Are Computers Exempt in Chapter 7 Bankruptcy?
- A Chapter 7 bankruptcy is generally the fastest and most straightforward form of bankruptcy. Your bankruptcy can be granted and your debts discharged within four to six motnhs months of the time that you file your case. Once your case is completed, your dischargeable debt is no longer your responsibility, and you can begin to rebuild your finances.
- The downside to a Chapter 7 bankruptcy is that if you have any savings, investments or own anything of value, they must be sold or liquidated to provide some compensation to your creditors. When you file for bankruptcy, your bankruptcy trustee will ask for a list of your assets and will handle their sale and liquidation, and then make the appropriate payments to your creditors.
- To prevent people who are going through bankruptcy from losing everything they own, federal and state laws exempt some property and assets from liquidation. These laws can be quite specific, though some states also grant you a "wildcard" exemption that allows you to keep any property or assets that you choose up to a certain value. You can use these exemptions to keep your computers, although you may have to give up other items or assets.
- Some states provide a special exemption for "tools of the trade." A tool of the trade would be any item that you need to run a your business or do your job. Depending on their value, you may be able to keep your computers under this exemption, providing that you use them to earn money.

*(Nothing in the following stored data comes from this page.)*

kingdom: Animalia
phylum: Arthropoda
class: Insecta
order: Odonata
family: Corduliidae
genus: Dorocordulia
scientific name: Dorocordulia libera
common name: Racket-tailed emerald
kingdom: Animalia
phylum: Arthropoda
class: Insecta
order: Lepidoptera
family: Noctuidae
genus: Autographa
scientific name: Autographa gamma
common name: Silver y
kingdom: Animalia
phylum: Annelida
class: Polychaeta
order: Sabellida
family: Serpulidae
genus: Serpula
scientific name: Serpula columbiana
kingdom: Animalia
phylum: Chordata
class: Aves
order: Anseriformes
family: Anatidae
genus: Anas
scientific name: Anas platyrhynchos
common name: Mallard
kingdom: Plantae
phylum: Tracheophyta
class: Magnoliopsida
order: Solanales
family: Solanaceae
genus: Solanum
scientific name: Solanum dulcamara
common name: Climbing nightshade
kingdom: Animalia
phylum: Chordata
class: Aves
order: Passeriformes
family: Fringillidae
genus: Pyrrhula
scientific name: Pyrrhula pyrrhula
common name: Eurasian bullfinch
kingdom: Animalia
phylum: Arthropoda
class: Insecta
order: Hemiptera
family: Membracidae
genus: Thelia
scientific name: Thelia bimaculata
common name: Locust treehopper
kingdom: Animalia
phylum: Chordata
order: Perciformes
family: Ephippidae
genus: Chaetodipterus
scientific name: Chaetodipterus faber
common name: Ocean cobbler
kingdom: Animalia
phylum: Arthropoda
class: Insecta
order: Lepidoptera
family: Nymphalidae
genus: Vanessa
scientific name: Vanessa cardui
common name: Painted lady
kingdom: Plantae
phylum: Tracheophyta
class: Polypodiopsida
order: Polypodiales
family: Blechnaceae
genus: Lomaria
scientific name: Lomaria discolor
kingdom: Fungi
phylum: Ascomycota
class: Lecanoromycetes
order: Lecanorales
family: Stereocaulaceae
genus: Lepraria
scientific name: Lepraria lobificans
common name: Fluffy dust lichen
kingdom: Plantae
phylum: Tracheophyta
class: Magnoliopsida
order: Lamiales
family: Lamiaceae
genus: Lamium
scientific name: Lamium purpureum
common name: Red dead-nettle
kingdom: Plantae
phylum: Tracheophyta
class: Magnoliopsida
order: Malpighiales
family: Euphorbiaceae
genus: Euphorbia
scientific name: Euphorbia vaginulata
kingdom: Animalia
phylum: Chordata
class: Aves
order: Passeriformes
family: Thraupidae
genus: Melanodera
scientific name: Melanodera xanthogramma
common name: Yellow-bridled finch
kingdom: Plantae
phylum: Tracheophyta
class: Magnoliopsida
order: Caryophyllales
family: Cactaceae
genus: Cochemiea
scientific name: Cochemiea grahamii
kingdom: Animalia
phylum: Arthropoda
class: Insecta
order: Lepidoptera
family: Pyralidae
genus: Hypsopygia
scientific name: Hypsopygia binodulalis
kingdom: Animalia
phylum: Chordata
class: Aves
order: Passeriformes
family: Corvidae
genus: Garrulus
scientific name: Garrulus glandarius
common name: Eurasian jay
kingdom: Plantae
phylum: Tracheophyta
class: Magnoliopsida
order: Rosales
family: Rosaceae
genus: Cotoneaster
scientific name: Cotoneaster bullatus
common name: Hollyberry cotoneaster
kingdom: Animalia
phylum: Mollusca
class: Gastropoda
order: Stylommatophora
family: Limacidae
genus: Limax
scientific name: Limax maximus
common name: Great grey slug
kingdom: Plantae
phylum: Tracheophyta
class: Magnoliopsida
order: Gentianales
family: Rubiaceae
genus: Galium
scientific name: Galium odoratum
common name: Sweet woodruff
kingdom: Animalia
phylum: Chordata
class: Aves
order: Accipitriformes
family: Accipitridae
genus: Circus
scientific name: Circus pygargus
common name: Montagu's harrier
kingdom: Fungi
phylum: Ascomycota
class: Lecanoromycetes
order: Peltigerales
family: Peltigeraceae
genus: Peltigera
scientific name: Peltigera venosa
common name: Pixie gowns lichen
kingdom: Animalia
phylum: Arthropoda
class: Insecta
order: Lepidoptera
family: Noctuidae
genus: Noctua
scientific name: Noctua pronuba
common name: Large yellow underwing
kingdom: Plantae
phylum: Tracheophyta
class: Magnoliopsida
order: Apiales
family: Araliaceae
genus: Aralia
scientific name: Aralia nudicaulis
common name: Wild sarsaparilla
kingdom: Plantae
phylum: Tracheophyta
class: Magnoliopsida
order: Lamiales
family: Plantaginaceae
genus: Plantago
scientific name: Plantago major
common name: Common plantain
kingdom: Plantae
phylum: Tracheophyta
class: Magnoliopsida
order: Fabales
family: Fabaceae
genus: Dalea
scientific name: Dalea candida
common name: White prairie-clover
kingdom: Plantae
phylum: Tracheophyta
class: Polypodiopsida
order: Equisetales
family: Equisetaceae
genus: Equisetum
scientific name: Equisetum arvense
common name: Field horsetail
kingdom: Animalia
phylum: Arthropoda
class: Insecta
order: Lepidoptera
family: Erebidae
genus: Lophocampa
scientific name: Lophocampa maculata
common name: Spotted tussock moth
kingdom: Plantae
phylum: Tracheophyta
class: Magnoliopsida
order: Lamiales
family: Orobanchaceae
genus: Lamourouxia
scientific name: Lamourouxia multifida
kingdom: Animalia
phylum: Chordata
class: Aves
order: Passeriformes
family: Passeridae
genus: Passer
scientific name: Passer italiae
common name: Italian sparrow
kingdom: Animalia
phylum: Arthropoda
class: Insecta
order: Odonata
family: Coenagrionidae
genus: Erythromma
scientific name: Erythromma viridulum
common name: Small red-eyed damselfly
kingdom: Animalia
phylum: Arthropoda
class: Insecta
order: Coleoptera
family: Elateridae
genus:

- If you need to file for bankruptcy and are concerned that you won't be able to keep your computers, you should ask your lawyer about Chapter 13 bankruptcy. In Chapter 13, you'll enter into a repayment plan that lasts several years, with the balance of your debt discharged after you complete your plan. While this is a slower way of dealing with your debt, it has several advantages, including the fact that you won't have to turn over any of your property, including your computers. In addition, Chapter 13 bankruptcies often come off your credit reports three years earlier than Chapter 7 bankruptcies.